Work item:
Go through the lines below and repeat each one exactly, skipping pictures.

Input data:
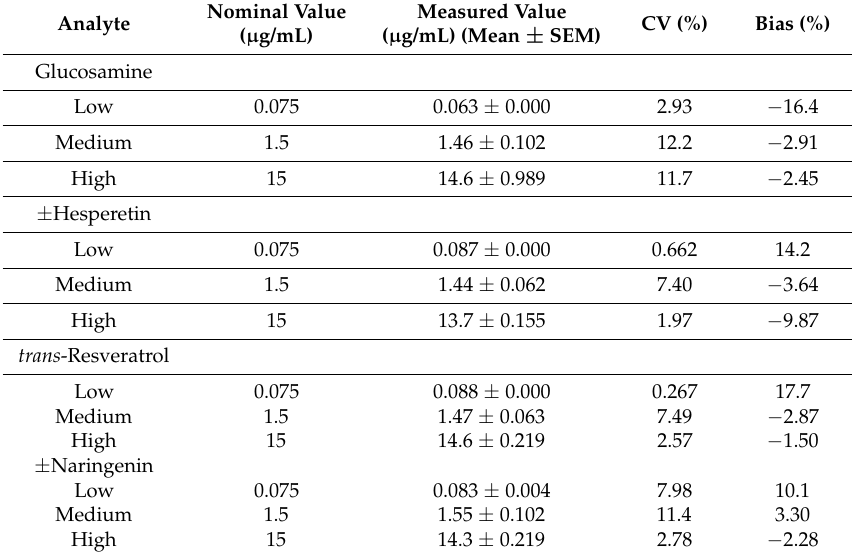
Table 3. Accuracy and precision of the LCMS quantitative analysis of glucosamine, ± hesperetin, trans -resveratrol and ± naringenin ( n =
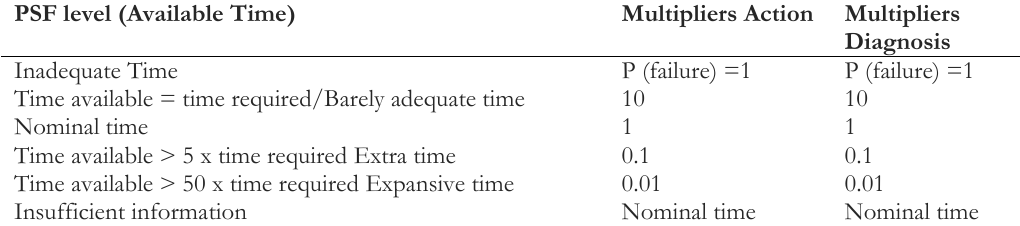
Table 1. The PSF weight for available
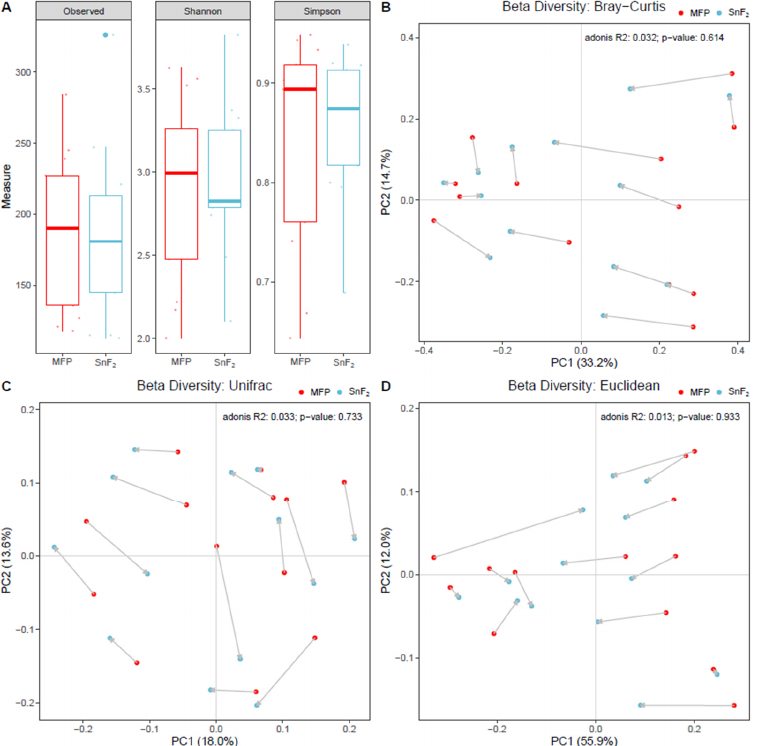
Figure 6. Diversity measurements of oral bacterial community with the use of sodium monofluo- rophosphate (MFP) and SnF 2 -containing toothpastes: ( A ) Boxplots showing alpha diversity of bacterial communities by observed ASVs and measured Shannon and Simpson indices. Each point in the plot is one sample, top and bottom of the box represent upper and lower quartiles, the line is at median, and bars show 95% confidence interval. ( B – D ) Beta diversity Principal Component Analysis (PCoA) plots showing distances of microbial communities in MFP and SnF 2 samples measured using Bray–Curtis, Euclidean, and unweighted-unifrac distance matrices. Each dot represents a sample. R2 and p values calculated by Adonis test for permutational multivariate analysis of variance using distance matrices are shown on the top right of each beta diversity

Solution to this task:
Table 3. Accuracy and precision of the LCMS quantitative analysis of glucosamine, ± hesperetin, trans -resveratrol and ± naringenin ( n =
Table 1. The PSF weight for available
Figure 6. Diversity measurements of oral bacterial community with the use of sodium monofluo- rophosphate (MFP) and SnF 2 -containing toothpastes: ( A ) Boxplots showing alpha diversity of bacterial communities by observed ASVs and measured Shannon and Simpson indices. Each point in the plot is one sample, top and bottom of the box represent upper and lower quartiles, the line is at median, and bars show 95% confidence interval. ( B – D ) Beta diversity Principal Component Analysis (PCoA) plots showing distances of microbial communities in MFP and SnF 2 samples measured using Bray–Curtis, Euclidean, and unweighted-unifrac distance matrices. Each dot represents a sample. R2 and p values calculated by Adonis test for permutational multivariate analysis of variance using distance matrices are shown on the top right of each beta diversity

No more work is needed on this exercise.